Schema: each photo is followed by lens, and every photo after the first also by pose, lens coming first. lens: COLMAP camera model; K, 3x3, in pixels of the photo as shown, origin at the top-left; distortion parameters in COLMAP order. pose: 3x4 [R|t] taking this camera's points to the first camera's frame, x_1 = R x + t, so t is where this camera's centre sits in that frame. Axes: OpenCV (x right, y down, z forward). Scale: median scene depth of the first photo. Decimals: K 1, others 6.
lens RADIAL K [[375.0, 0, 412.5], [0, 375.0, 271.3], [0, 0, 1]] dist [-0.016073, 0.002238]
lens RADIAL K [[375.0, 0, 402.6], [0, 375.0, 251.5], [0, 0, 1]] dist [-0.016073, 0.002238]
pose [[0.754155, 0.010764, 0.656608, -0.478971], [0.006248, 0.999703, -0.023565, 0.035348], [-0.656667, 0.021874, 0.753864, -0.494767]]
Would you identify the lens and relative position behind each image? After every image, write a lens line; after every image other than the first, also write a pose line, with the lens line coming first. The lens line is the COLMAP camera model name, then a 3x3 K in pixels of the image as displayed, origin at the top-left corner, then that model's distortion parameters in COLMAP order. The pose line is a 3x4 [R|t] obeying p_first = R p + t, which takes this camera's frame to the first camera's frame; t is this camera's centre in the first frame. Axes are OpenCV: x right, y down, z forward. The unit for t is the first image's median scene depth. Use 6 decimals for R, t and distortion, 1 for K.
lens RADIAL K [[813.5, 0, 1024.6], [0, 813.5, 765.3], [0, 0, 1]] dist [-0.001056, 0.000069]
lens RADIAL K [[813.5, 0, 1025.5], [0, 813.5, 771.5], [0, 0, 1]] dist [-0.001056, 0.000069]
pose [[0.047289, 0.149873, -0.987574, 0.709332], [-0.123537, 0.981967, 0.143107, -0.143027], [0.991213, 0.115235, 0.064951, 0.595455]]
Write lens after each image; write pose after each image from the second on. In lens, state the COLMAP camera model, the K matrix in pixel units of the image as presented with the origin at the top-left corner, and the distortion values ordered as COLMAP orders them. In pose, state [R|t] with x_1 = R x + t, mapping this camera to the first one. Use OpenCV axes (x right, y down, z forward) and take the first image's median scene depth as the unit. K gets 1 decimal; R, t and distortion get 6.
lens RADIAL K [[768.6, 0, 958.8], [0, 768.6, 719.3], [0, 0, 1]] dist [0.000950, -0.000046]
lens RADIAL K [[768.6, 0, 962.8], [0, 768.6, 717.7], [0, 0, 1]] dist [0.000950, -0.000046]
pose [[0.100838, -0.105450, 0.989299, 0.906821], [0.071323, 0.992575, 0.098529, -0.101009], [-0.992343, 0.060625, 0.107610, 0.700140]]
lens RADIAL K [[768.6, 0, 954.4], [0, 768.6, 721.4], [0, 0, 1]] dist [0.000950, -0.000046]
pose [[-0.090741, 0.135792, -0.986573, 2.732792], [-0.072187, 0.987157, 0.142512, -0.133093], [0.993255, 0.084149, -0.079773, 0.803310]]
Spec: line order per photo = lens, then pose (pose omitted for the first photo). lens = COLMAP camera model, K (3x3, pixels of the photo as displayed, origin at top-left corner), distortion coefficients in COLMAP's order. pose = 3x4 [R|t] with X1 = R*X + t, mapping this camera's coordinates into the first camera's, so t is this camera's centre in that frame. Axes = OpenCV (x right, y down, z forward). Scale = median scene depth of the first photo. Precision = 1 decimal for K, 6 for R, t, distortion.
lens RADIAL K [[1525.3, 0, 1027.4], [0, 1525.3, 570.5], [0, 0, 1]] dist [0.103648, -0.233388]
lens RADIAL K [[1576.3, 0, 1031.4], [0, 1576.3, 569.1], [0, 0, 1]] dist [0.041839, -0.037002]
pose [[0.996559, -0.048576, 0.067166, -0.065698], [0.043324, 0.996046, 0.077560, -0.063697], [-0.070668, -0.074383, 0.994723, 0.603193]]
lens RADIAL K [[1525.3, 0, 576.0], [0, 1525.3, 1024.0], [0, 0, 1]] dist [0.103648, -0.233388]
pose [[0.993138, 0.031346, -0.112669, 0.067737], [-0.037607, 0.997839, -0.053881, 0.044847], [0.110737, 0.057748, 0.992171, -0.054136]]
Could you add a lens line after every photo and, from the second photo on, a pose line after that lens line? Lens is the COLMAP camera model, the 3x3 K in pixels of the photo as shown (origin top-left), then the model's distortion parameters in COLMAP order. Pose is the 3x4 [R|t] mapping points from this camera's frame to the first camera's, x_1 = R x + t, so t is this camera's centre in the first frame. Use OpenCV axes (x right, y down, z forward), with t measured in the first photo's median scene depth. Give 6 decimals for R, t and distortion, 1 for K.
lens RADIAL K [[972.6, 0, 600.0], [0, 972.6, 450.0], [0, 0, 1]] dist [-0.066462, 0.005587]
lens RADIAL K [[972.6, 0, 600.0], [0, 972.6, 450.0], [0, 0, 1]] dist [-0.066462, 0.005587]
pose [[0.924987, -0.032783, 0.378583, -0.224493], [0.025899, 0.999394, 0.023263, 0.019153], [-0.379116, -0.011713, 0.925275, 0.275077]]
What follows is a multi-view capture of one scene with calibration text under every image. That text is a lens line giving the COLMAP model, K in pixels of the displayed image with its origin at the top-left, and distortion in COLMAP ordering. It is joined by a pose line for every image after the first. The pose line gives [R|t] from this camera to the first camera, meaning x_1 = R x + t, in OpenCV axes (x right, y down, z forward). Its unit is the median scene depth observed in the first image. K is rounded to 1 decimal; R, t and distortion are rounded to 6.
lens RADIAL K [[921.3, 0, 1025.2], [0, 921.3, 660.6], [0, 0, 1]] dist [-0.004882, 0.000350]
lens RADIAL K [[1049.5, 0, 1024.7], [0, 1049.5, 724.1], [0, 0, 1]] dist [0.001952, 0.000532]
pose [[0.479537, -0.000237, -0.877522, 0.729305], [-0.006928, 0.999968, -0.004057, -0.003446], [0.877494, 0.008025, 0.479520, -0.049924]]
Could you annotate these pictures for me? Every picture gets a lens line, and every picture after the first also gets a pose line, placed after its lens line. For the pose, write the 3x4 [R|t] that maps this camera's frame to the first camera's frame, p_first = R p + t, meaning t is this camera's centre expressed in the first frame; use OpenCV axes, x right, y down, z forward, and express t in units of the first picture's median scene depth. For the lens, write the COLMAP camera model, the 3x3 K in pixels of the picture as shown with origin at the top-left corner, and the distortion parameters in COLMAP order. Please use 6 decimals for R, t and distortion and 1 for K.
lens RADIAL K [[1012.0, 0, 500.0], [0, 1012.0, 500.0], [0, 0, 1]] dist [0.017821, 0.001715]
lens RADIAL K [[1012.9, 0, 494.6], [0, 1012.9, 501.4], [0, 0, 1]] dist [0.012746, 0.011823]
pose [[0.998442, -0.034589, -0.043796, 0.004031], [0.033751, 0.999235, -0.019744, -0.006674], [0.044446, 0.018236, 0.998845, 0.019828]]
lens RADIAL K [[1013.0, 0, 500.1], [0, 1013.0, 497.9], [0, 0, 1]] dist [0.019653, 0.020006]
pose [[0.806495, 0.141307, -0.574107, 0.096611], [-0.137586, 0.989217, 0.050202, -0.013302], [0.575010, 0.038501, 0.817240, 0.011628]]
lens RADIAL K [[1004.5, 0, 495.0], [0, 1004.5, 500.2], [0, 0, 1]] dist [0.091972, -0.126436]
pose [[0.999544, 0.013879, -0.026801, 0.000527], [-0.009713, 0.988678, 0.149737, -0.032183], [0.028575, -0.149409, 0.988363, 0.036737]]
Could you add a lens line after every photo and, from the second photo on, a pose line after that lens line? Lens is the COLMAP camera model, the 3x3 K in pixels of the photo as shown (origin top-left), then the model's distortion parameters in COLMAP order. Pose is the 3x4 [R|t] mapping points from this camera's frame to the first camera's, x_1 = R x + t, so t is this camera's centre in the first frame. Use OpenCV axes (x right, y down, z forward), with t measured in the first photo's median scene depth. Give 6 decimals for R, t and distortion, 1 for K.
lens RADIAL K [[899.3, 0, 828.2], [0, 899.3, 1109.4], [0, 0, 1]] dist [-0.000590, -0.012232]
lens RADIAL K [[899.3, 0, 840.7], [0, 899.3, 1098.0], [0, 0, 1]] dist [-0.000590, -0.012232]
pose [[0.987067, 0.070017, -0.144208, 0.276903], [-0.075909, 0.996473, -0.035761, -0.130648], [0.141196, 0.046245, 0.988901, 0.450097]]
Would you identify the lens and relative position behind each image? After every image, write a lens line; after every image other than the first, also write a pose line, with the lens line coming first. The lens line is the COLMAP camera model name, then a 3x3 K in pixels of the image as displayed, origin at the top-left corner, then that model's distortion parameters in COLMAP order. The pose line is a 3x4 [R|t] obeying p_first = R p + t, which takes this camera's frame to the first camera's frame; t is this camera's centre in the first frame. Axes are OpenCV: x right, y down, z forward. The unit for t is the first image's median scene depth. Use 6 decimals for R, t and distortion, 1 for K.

----

**Activity:** Repeat, without any change, the rows from the very first one through the row that contains "271.3], [0, 0, 1]] dist [-0.016073, 0.002238]".

**Your response:**
Schema: each photo is followed by lens, and every photo after the first also by pose, lens coming first. lens: COLMAP camera model; K, 3x3, in pixels of the photo as shown, origin at the top-left; distortion parameters in COLMAP order. pose: 3x4 [R|t] taking this camera's points to the first camera's frame, x_1 = R x + t, so t is where this camera's centre sits in that frame. Axes: OpenCV (x right, y down, z forward). Scale: median scene depth of the first photo. Decimals: K 1, others 6.
lens RADIAL K [[375.0, 0, 412.5], [0, 375.0, 271.3], [0, 0, 1]] dist [-0.016073, 0.002238]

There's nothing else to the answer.